[READING TEXT]

Lemon Face/Lion Face: Jet Li
Did your house have a preferred martial arts actor? Were you a Jackie Chan household, or was it Chuck Norris or bust? Somewhere around 2000, my family stumbled upon Jet Li's foray into American productions, and he became the undisputed badass on our entertainment system. It would be years before I went through his Hong Kong back catalog and got a serious kick out of the Once Upon a Time in China series, Fist of Legend, and Tai-Chi Master, but his first few years as a leading man in Hollywood were productive to say the least. Li quickly demonstrated to audiences with his fierce gaze and supersonic limbs that he could be as enigmatic as the Man with No Name and as unstoppable as the Terminator.

[/READING TEXT]
[DATASET RECORDS]

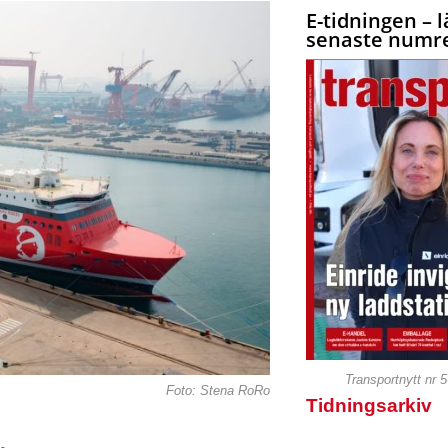
E-tidningen – l
senaste numre
Transportnytt nr 
Foto: Stena RoRo
Tidningsarkiv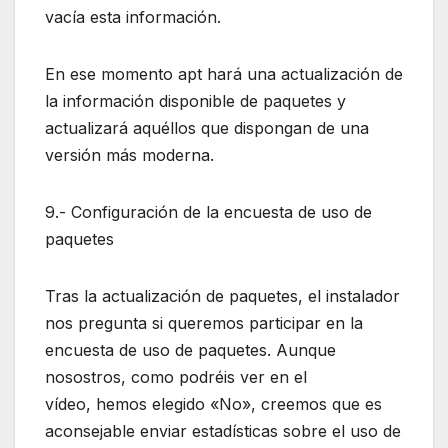
vacía esta información.
En ese momento apt hará una actualización de
la información disponible de paquetes y
actualizará aquéllos que dispongan de una
versión más moderna.
9.- Configuración de la encuesta de uso de
paquetes
Tras la actualización de paquetes, el instalador
nos pregunta si queremos participar en la
encuesta de uso de paquetes. Aunque
nosostros, como podréis ver en el
vídeo, hemos elegido «No», creemos que es
aconsejable enviar estadísticas sobre el uso de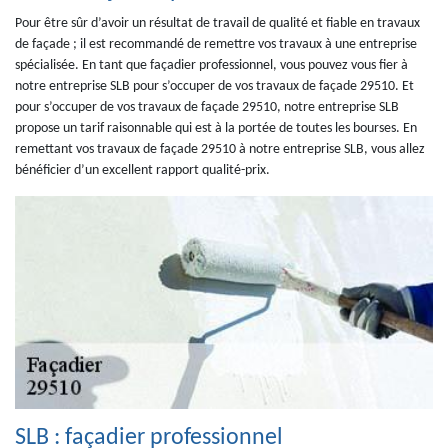
Pour être sûr d’avoir un résultat de travail de qualité et fiable en travaux
de façade ; il est recommandé de remettre vos travaux à une entreprise
spécialisée. En tant que façadier professionnel, vous pouvez vous fier à
notre entreprise SLB pour s’occuper de vos travaux de façade 29510. Et
pour s’occuper de vos travaux de façade 29510, notre entreprise SLB
propose un tarif raisonnable qui est à la portée de toutes les bourses. En
remettant vos travaux de façade 29510 à notre entreprise SLB, vous allez
bénéficier d’un excellent rapport qualité-prix.
SLB : façadier professionnel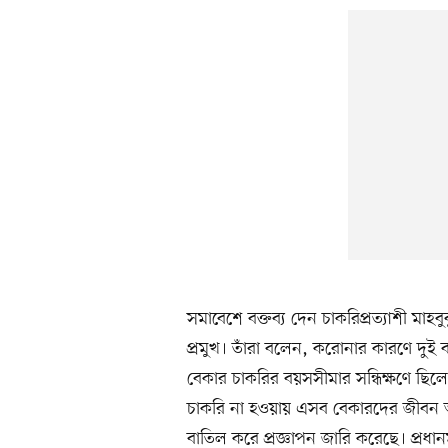
সমাবেশে বক্তব্য দেন চাকরিপ্রত্যাশী মাহব
প্রমুখ। তাঁরা বলেন, করোনার কারণে দুই
বেকার চাকরির বয়সসীমার সন্ধিক্ষণে ছিলেন
চাকরি না হওয়ায় এসব বেকারদের জীবন অন
বাতিল করে প্রজ্ঞাপন জারি করেছে। প্রধান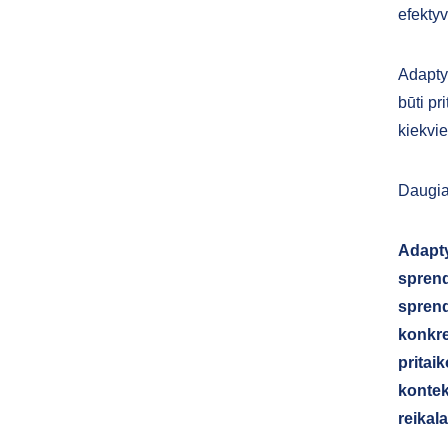
efektyv
Adaptyv
būti pr
kiekvie
Daugia
Adapty
sprend
sprend
konkre
pritai
kontek
reikal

[/DATASET RECORDS]

**TASK INSTRUCTIONS**.
Please carry the Jet Li article forward from its final sentence, staying on its subject.

**RESULT OF THE TASK**.
In 2005, Li headlined a UK production titled Danny the Dog, which was shot in 2003 and eventually released in the U.S. as Unleashed. Directed by future Incredible Hulk sufferer Louis Leterrier and written by Luc Besson, it was a dreary looking film, shot largely around Glasgow, Scotland with a drained out aesthetic, frenetic editing, and a surprisingly emotional plot for an action slug-fest. Li stars as Danny, a man who was abducted as a small child and raised effectively like a vicious attack dog--complete with collar, command words, and years of physical abuse--by a repugnant mobster, played with greasy gravitas by Bob Hoskins. This is a great setup for Li, whose martial arts up to this point always had the reputation of sleek and precise choreography. In this film, he launches himself at opponents wildly, beating blindly at their forms, performing leaps onto their backs for haphazard takedowns...and all the while, his eyes are the size of dinner plates, and his blood is visibly boiling. This was a new role for Li, and it was exciting to see what he would do.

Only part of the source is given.